==== Selected passage

CHILDREN'S FEARS
Glen Stenhouse - Child Psychologist
Fears are a normal part of childhood because fear is an innate,
protective response to situations or objects which appear
threatening or dangerous. Fear is a useful emotion for the
survival of the individual and the species, and even very young
babies will show a startle reaction and distress to an event like a
sudden loud noise.
JOURNEY OF DISCOVERY
To understand the nature of children's fears, it is helpful to think
of childhood as a journey through unknown territory. As babies
move from the security of their mothers' arms, begin to crawl
around the lounge, then toddle off into the uncharted regions of
the back yard, they gradually push back the frontiers of the safe
and familiar. Along the way they encounter strange and
potentially dangerous situations and objects - steps, heaters,
dogs, darkness, noisy machines, unfamiliar adults - learning as
they go (a) how to deal with them, and (b) not to be afraid of
them. This learning process continues through childhood, with
each new experience teaching the child more about the world,
and reducing their fear of the unfamiliar and threatening.

========
==== Data supplied

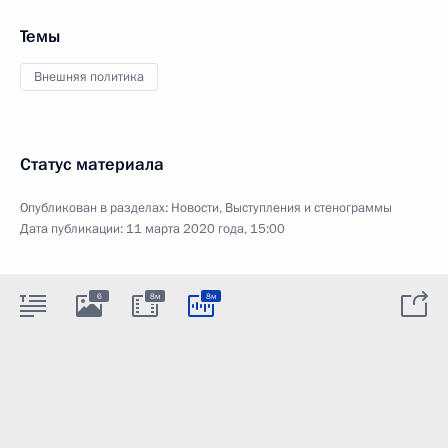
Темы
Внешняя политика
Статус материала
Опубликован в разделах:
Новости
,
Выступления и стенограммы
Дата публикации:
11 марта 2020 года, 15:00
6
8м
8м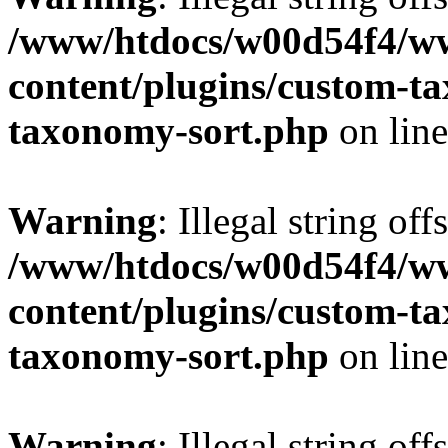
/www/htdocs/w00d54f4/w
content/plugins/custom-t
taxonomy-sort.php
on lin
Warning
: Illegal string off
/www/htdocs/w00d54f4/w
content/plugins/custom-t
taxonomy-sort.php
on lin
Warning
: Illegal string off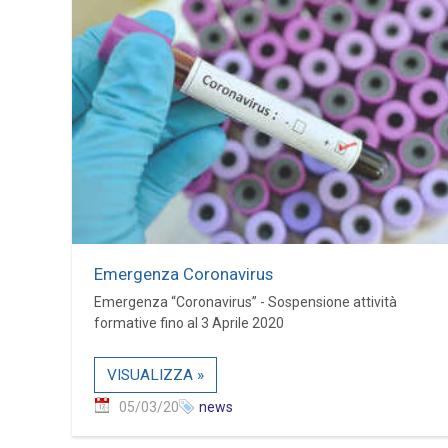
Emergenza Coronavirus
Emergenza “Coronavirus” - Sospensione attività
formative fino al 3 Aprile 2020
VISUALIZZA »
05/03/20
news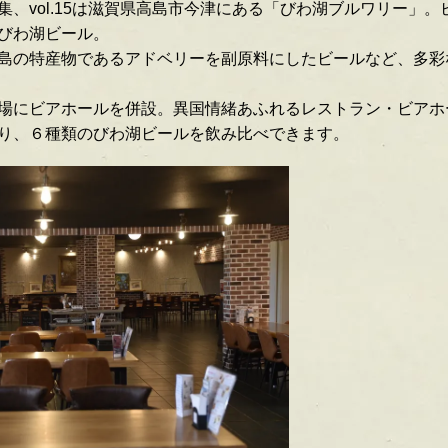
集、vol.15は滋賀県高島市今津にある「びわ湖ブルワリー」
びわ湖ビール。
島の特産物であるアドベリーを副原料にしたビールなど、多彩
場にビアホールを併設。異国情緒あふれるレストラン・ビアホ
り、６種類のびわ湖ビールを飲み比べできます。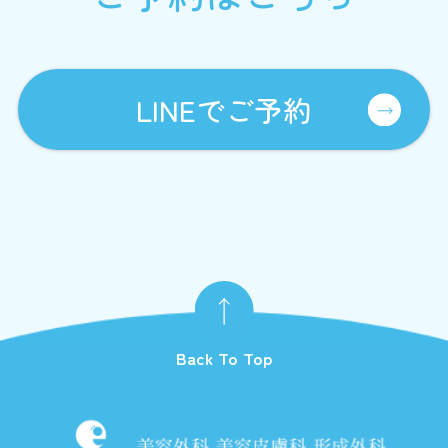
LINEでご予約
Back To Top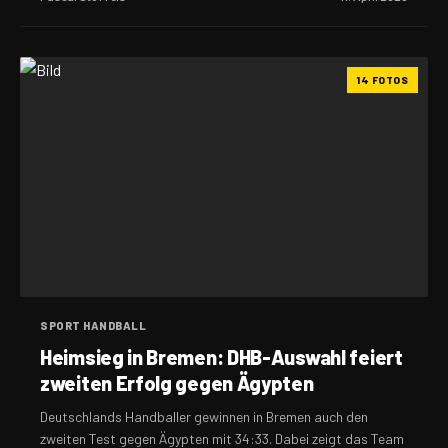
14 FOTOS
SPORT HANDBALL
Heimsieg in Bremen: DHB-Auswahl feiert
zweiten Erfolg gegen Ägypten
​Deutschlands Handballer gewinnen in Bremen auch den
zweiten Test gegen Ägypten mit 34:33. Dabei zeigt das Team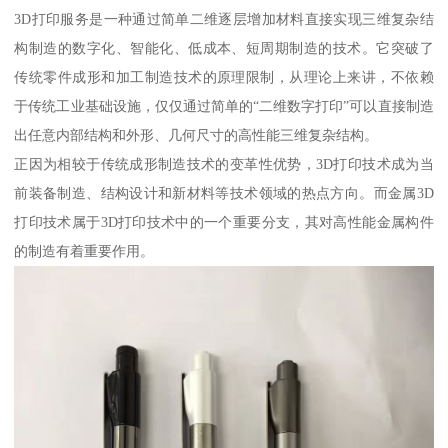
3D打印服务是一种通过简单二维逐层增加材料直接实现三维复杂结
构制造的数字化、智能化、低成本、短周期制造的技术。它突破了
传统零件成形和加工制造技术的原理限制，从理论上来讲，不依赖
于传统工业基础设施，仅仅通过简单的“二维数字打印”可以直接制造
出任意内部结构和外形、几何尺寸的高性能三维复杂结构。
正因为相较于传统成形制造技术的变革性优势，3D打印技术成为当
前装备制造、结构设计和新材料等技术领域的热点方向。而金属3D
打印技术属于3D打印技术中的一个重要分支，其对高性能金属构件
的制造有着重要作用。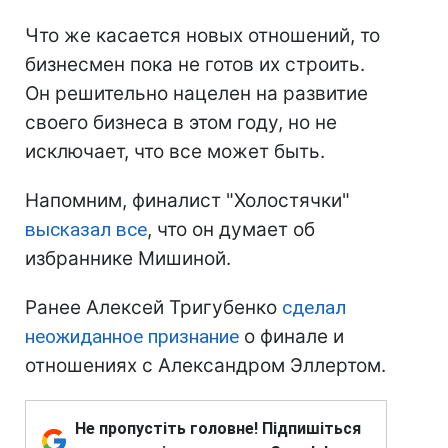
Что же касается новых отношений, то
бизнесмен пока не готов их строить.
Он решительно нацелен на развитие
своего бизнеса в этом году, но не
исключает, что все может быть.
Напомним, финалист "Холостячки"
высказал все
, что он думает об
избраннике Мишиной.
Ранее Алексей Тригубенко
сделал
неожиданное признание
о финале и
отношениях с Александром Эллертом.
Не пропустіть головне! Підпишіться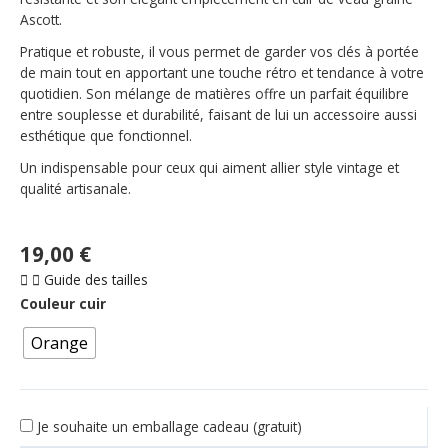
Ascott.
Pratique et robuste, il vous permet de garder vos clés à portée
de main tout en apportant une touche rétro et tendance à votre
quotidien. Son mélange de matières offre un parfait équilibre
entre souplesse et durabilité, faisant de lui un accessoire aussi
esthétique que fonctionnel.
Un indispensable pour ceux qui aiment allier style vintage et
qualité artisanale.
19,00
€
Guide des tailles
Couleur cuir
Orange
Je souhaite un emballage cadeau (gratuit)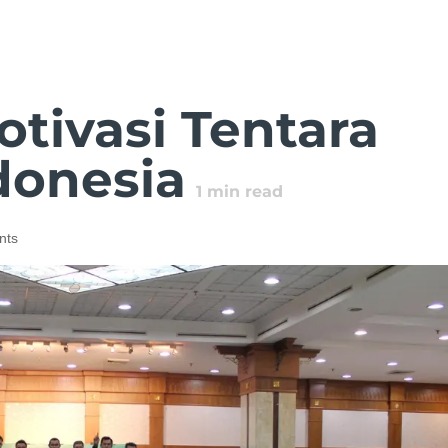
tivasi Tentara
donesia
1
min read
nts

========

Try it:
Reproduce the entire passage on children's fears word for word.

Solution to this problem:
CHILDREN'S FEARS
Glen Stenhouse - Child Psychologist
Fears are a normal part of childhood because fear is an innate,
protective response to situations or objects which appear
threatening or dangerous. Fear is a useful emotion for the
survival of the individual and the species, and even very young
babies will show a startle reaction and distress to an event like a
sudden loud noise.
JOURNEY OF DISCOVERY
To understand the nature of children's fears, it is helpful to think
of childhood as a journey through unknown territory. As babies
move from the security of their mothers' arms, begin to crawl
around the lounge, then toddle off into the uncharted regions of
the back yard, they gradually push back the frontiers of the safe
and familiar. Along the way they encounter strange and
potentially dangerous situations and objects - steps, heaters,
dogs, darkness, noisy machines, unfamiliar adults - learning as
they go (a) how to deal with them, and (b) not to be afraid of
them. This learning process continues through childhood, with
each new experience teaching the child more about the world,
and reducing their fear of the unfamiliar and threatening.